Mike: Al-Rasheed Benton
I’ve never talked to the New Jersey native and I’ve never seen him in the hallways in the Puskar Center, so what I’m about to tell you may be inaccurate or misleading. Then again, we’re here to talk about what happens on the field. This is a big, bad dude in the middle and he’s going to be one of the reason the linebackers are noticeably more athletic and more capable this season. He nearly avoided a redshirt last season, but he was a little too heavy and out of shape and that held him back in the end. He’s slimmer and thus quicker now and he started his ascent fairly early. Like Wilson and Wes Tonkery, Benton made the most of the days Nick Kwiatkoski couldn’t go and now it’s very hard to envision a scenario in which he doesn’t see playing time.
Will: Wes Tonkery
He’s basically Wilson watered with Miracle-Gro. Tonkery was riddled with injuries last season and didn’t practice in the spring. What on Earth was going to happen to him in camp? Uh, he nailed it. Brandon Golson’s status has to be a concern, because nobody in that locker room looks like him, but Tonkery is the brown paper bag that makes for easier breathing. This might be the biggest surprise and best performer in camp, but what really stood out to me was how often people bragged about his agility, “sneaky,” as some put it, but undeniable and made a little more dangerous by what he knows about this defense.
CB: Travis Bell
This has all happened very quietly, and coaches are careful not to say anything too nice about him yet since, you know, he was suspended the entire spring semester, but it sounded like Bell was pushing Ickey Banks before Banks stepped aside. I’m not saying he was going to take the spot from Banks, but Bell was doing a really nice job under conditions where compliments would arrive slowly. And again, it was without much fanfare, which is exactly what Gibson wants from cornerbacks. I guess I’m a little surprised he didn’t get a look at safety because of all the corners WVU has, but it turns out Bell was one of the four best corners on the roster. Prediction? He starts opposite Daryl Worley against Alabama.
BS: Jarrod Harper
Here’s another guy who was only going to do so much during or get so much from camp. Karl Joseph isn’t going anywhere, you know? But Harper gets a lot of praise for his attitude and his approach. He takes his backup reps seriously and studies Joseph closely. He’ll be valuable on special teams and he’s earned the trust that it takes to get on the field, but we’ll know more about how good Harper is and how much his coaches believe in him when we see how many snaps Joseph gets off early in the season. Joseph has to get a break and not play 98 percent of the snaps, which means Harper has to be good enough to be on the field.
FS: Dravon Henry
I’m not yet too concerned about the true freshman missing the scrimmage Saturday, and I nearly gave Jeremy Tyler the nod here for being the last man standing, but also playing well throughout camp.

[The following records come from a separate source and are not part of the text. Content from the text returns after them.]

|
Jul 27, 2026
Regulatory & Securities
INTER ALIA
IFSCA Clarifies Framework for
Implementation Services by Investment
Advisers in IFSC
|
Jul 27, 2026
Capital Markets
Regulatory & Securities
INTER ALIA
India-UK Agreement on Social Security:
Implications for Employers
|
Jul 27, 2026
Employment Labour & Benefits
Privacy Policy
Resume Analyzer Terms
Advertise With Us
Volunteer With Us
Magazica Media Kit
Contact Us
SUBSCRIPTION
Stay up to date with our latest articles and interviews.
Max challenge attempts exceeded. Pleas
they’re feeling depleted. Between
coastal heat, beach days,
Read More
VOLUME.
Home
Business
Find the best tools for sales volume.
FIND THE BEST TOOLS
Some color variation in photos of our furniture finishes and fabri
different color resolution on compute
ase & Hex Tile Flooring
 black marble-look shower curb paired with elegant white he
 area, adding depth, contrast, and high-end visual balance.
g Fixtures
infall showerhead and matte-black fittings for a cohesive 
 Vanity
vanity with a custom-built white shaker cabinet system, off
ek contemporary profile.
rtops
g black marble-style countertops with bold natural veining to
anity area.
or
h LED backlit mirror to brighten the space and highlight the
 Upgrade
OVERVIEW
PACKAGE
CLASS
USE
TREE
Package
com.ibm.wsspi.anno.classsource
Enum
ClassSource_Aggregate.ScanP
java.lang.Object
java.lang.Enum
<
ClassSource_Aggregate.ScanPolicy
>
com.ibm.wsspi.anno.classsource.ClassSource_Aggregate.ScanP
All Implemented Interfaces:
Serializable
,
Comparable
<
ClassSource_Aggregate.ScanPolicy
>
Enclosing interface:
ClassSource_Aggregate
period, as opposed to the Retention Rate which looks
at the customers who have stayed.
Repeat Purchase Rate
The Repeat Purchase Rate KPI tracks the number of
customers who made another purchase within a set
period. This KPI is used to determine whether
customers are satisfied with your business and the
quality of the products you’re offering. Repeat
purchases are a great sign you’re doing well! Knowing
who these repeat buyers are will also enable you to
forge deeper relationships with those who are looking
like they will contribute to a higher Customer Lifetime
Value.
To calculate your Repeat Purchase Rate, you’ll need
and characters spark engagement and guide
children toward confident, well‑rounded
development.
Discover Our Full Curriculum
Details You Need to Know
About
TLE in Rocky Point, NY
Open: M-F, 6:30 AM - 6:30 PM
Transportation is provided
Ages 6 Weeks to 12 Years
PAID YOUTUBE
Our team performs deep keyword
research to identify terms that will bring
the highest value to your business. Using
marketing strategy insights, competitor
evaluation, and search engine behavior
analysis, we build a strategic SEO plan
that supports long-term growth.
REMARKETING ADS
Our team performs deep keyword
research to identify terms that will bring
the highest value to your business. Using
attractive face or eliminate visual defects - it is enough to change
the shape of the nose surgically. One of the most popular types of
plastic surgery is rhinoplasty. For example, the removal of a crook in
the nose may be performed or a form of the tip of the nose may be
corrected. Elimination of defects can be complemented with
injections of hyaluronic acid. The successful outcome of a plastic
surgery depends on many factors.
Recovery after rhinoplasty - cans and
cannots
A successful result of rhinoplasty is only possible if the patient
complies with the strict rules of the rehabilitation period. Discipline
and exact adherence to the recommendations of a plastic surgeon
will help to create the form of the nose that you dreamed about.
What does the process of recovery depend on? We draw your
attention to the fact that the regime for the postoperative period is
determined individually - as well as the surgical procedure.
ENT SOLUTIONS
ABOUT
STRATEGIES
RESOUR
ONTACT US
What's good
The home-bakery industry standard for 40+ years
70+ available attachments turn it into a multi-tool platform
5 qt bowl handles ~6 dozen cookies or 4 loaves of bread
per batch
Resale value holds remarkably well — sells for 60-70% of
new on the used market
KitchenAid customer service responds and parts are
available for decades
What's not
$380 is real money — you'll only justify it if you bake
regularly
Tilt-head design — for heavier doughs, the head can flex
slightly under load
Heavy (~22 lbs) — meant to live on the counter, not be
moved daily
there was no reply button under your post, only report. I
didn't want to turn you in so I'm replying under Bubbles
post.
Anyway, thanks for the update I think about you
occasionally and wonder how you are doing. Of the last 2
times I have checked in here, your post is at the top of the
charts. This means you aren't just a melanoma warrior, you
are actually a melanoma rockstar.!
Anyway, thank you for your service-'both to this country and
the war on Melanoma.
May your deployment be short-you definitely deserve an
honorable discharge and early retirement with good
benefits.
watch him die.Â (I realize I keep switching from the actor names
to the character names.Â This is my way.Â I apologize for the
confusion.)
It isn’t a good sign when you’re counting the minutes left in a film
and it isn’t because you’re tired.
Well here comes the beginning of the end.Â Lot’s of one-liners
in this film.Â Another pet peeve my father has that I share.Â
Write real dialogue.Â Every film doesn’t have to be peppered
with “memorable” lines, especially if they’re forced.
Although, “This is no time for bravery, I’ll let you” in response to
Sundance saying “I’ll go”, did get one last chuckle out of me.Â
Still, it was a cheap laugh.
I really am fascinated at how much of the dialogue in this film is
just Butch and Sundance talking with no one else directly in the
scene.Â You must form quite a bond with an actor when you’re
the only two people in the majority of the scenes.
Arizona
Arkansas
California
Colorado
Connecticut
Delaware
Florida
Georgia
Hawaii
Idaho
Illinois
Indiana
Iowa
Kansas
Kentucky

That said, assuming Henry isn’t injured, he’s starting against Alabama, which is a big-time achievement. He got a lot of pub early and his name came up all the time when players and coaches talked about singular plays or performances in a good-on-good part of practice. When the media was allowed to watch, he’d do something worth noting. His skill is simple: He’s got a great feel for the game and he’s going to fly around the defensive backfield and tip and defend and intercept passes. I’ve got a feeling he’s going to get a lot of tipped pass interceptions.
CB: Terrell Chestnut
We forget, but this was a mega-recruit, a four-time first-team all-state player who was a star on offense and defense when he signed in 2011. He came to WVU injured, which cost him his freshman season, and he’s picked up minor and severe injuries ever since. That said, in the small windows in which he’s been able and allowed to play, he’s been productive. He’s started. He’s covered half the field. He’s made plays. If it becomes a defensive backfield without Banks, if it comes down to Bell v. Chestnut, the Mountaineers have to feel pretty good about replacing a guy who started 12 games last season.